Entries
<<<<

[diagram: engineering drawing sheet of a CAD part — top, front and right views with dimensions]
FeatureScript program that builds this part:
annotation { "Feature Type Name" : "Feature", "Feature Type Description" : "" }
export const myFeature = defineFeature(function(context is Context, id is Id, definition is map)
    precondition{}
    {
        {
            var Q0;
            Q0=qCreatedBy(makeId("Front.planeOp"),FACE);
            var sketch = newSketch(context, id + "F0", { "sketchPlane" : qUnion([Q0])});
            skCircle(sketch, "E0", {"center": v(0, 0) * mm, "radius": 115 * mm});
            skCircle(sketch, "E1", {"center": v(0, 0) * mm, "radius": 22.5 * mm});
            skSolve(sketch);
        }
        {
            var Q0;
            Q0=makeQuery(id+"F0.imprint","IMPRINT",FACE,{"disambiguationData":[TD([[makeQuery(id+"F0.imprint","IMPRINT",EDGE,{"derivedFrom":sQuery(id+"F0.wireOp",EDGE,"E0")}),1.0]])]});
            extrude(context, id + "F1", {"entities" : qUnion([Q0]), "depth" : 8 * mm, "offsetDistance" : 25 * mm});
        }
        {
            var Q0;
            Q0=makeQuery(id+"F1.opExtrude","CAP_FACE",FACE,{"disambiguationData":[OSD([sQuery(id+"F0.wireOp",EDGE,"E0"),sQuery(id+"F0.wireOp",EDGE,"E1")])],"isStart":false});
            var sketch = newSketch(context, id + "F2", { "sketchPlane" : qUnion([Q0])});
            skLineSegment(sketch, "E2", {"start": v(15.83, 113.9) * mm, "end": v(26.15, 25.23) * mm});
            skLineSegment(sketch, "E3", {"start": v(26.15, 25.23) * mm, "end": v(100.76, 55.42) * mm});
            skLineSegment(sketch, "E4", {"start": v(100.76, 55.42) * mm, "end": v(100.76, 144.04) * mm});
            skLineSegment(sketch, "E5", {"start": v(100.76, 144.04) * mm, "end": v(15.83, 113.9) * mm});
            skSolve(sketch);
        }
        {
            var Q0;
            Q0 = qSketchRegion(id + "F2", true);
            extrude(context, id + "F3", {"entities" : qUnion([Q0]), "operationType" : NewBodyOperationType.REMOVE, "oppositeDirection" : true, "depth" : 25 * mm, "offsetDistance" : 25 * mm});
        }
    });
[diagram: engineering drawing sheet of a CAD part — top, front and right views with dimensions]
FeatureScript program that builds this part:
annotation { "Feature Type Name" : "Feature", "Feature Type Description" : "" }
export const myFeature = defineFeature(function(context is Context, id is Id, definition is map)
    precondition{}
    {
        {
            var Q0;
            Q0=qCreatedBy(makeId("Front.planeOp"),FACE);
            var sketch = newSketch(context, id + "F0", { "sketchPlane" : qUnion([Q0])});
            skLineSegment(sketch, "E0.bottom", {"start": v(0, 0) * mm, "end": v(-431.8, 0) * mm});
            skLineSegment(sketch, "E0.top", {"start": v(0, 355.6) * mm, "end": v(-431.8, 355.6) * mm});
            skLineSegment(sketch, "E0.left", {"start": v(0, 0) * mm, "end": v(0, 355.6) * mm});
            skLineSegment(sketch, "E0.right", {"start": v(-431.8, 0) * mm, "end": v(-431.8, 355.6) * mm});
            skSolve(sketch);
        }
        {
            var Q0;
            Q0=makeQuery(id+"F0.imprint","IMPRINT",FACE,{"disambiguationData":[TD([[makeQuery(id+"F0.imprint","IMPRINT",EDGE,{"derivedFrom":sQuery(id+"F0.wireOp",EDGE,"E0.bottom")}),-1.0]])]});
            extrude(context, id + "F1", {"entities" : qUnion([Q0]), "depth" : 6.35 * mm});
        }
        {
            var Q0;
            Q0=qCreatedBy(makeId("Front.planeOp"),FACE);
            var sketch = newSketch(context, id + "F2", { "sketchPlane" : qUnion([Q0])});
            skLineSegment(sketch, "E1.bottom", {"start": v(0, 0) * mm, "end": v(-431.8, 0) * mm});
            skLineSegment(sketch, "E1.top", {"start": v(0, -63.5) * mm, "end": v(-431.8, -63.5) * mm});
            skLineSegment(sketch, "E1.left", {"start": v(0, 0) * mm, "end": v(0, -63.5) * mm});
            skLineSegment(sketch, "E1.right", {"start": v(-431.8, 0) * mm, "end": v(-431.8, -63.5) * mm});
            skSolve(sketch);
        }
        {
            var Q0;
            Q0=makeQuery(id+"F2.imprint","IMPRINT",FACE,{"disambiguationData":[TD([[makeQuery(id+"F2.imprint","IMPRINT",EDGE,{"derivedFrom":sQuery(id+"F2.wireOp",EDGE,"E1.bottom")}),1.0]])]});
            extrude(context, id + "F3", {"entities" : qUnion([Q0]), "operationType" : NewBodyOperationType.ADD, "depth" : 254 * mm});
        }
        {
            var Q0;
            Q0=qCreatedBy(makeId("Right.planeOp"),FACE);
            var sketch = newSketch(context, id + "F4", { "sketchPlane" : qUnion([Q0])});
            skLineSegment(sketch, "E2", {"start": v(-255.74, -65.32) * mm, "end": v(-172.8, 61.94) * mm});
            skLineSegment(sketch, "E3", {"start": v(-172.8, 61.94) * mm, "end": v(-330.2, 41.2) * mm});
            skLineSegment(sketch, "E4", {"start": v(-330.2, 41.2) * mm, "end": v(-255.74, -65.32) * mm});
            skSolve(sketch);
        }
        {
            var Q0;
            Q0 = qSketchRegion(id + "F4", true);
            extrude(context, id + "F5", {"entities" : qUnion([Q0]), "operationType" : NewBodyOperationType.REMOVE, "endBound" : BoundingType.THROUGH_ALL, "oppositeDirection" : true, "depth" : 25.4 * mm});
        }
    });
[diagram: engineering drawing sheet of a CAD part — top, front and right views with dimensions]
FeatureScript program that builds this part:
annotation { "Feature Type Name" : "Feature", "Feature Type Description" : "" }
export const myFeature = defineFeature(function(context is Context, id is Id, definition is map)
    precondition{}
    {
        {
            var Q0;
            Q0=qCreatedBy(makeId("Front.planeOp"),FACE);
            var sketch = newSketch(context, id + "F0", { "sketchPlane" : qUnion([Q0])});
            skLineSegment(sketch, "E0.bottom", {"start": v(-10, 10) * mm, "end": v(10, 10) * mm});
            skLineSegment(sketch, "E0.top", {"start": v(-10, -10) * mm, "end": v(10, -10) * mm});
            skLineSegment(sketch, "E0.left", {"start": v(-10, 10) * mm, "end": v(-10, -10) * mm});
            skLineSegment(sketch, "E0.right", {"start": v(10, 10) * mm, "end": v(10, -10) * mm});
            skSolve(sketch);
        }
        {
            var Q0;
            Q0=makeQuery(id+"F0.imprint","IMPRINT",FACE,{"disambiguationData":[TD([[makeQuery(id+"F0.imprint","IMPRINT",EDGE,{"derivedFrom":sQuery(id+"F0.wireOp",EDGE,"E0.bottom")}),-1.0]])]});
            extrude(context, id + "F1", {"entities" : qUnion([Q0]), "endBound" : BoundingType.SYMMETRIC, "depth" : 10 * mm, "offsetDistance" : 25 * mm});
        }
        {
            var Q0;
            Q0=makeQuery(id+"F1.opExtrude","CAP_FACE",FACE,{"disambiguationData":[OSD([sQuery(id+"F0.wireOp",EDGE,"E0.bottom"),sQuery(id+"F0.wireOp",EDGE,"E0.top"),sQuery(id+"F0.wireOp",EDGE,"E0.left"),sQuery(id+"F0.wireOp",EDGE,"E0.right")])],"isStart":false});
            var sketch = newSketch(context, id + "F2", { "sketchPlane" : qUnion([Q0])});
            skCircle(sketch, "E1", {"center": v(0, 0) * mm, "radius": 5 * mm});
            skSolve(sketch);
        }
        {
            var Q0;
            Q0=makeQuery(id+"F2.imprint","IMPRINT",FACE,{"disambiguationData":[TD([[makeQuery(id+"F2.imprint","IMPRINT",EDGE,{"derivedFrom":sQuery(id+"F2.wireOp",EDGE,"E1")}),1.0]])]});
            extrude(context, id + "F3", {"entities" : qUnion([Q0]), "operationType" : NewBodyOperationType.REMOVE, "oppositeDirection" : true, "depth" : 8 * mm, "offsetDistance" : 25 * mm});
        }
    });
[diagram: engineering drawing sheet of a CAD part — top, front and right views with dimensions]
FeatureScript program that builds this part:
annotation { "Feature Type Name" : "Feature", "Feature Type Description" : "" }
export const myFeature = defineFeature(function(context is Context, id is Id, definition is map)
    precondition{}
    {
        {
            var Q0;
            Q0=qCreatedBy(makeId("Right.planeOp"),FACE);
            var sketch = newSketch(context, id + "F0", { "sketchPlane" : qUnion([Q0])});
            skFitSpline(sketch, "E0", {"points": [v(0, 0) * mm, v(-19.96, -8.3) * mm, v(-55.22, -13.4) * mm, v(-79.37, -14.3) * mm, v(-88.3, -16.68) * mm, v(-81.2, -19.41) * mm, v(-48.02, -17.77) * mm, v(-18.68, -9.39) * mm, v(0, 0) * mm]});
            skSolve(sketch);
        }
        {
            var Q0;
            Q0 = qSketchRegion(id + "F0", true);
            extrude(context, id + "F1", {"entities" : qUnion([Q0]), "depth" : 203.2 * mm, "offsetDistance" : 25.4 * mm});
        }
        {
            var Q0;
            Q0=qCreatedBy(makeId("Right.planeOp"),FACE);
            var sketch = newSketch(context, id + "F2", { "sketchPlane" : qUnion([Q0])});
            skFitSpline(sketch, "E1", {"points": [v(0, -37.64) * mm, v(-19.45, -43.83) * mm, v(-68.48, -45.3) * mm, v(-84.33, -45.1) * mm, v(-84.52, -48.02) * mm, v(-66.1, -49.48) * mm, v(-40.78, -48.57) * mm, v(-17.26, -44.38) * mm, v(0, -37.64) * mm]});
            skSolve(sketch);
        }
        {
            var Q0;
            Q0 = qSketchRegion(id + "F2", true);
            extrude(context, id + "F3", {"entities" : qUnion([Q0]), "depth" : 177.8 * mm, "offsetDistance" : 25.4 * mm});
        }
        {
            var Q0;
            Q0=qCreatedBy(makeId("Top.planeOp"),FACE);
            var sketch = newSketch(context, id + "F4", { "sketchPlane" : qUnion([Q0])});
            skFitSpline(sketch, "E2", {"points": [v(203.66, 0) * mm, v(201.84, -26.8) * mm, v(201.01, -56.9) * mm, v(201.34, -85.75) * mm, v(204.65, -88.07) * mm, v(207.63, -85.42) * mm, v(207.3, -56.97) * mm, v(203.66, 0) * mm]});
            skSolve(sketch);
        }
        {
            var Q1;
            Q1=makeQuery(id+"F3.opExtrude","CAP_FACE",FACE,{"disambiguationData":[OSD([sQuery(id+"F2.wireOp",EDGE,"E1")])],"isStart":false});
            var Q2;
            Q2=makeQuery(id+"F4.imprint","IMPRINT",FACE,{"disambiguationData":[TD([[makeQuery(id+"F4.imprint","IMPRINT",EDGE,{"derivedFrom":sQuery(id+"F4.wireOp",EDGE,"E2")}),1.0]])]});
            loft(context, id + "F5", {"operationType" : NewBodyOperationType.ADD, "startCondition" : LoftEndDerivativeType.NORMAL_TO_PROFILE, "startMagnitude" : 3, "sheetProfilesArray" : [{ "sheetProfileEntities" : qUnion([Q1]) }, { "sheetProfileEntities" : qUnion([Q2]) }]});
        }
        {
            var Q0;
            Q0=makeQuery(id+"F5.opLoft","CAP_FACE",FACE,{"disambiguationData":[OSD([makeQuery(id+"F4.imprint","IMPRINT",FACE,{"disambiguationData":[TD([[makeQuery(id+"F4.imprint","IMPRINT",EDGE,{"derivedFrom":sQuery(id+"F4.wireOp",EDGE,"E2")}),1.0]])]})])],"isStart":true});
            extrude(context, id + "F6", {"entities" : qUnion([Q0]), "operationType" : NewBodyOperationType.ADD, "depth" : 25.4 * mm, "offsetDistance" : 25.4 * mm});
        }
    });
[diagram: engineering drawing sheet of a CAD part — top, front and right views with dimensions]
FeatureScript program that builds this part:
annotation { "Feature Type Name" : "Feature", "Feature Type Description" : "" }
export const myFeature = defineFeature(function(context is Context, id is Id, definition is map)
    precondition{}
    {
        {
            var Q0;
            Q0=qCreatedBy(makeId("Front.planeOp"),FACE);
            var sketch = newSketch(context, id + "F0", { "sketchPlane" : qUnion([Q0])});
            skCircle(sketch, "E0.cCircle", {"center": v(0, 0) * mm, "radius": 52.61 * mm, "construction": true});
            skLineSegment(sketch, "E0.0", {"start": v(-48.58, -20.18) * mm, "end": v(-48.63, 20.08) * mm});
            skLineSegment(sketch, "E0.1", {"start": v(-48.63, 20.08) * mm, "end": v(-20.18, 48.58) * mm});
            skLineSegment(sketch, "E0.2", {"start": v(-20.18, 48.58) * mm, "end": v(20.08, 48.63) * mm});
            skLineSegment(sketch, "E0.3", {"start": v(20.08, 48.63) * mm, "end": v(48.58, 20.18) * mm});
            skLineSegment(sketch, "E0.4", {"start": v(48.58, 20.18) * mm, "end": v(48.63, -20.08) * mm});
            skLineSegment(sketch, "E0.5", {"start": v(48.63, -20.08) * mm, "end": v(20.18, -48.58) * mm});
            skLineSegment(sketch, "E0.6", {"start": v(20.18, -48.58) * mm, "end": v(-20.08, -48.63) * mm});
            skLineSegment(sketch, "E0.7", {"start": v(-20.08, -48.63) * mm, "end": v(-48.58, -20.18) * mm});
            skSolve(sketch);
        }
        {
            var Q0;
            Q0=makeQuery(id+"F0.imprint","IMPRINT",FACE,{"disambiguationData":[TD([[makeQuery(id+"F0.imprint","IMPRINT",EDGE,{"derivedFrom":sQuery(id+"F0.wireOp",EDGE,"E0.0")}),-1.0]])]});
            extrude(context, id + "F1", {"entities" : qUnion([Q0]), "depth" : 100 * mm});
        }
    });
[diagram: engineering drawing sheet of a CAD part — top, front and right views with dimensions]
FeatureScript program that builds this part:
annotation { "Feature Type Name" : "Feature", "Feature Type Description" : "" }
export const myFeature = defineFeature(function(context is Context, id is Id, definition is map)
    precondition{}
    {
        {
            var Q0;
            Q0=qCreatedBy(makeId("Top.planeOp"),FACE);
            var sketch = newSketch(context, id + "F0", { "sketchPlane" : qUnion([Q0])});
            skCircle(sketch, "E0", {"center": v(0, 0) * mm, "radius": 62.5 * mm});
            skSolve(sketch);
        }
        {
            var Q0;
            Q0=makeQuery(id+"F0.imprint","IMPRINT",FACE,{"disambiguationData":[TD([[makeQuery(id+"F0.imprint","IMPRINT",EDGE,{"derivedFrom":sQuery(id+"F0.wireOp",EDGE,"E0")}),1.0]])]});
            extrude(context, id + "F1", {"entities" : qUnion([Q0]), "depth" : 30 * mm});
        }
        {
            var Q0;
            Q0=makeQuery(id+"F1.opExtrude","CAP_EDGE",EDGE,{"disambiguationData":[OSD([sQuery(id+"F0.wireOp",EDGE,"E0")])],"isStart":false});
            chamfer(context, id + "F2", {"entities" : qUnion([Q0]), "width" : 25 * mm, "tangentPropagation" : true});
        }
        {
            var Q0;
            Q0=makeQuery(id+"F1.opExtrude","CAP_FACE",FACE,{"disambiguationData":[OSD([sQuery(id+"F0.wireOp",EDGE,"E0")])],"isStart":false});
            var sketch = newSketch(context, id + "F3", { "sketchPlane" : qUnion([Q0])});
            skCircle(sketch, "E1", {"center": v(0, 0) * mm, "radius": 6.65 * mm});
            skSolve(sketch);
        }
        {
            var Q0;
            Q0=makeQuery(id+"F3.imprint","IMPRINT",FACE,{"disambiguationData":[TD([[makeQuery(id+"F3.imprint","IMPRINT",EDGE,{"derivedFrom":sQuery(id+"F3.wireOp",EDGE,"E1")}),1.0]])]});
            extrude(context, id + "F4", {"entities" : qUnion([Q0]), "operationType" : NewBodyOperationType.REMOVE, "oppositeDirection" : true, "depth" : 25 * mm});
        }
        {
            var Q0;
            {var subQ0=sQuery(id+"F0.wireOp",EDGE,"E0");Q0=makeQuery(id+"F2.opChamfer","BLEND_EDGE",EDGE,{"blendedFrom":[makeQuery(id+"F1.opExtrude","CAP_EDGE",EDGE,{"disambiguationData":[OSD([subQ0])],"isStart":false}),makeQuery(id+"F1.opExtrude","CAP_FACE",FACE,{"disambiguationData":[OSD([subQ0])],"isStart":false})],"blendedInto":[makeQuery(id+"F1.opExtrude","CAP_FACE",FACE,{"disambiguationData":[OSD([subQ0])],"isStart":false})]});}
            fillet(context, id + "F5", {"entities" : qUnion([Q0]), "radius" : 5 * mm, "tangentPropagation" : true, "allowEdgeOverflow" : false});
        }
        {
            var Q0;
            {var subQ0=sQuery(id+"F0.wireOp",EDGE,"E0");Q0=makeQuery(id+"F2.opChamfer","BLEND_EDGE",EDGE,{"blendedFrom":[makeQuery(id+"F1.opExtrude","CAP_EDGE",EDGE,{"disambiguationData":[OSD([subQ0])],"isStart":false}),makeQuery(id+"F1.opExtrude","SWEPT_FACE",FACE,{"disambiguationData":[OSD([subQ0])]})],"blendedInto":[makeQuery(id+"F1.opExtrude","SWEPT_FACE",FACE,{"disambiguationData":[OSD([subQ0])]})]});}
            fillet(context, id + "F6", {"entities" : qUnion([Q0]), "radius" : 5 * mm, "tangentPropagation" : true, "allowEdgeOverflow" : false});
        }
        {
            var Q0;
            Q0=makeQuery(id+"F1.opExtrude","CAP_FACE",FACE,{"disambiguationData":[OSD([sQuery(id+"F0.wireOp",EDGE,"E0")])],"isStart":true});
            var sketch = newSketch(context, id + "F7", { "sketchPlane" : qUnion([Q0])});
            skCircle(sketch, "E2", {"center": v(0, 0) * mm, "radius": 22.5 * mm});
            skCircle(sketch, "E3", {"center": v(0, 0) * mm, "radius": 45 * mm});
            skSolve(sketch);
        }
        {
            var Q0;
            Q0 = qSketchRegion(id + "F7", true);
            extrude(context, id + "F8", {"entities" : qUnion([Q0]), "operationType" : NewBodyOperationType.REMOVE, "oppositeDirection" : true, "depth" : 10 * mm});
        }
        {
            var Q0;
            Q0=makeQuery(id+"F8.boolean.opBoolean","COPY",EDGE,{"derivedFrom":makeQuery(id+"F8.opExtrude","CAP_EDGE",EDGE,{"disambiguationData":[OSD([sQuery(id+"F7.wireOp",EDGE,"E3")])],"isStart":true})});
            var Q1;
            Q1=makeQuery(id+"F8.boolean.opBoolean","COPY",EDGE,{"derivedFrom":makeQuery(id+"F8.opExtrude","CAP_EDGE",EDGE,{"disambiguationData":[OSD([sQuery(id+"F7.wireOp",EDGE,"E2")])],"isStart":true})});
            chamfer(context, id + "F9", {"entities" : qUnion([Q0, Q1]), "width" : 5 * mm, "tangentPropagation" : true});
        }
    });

>>>>

Objective
Gather every line in the records above that contains the string "left". Matching is case-sensitive.

Answer in full
            skLineSegment(sketch, "E0.left", {"start": v(0, 0) * mm, "end": v(0, 355.6) * mm});
            skLineSegment(sketch, "E1.left", {"start": v(0, 0) * mm, "end": v(0, -63.5) * mm});
            skLineSegment(sketch, "E0.left", {"start": v(-10, 10) * mm, "end": v(-10, -10) * mm});
            Q0=makeQuery(id+"F1.opExtrude","CAP_FACE",FACE,{"disambiguationData":[OSD([sQuery(id+"F0.wireOp",EDGE,"E0.bottom"),sQuery(id+"F0.wireOp",EDGE,"E0.top"),sQuery(id+"F0.wireOp",EDGE,"E0.left"),sQuery(id+"F0.wireOp",EDGE,"E0.right")])],"isStart":false});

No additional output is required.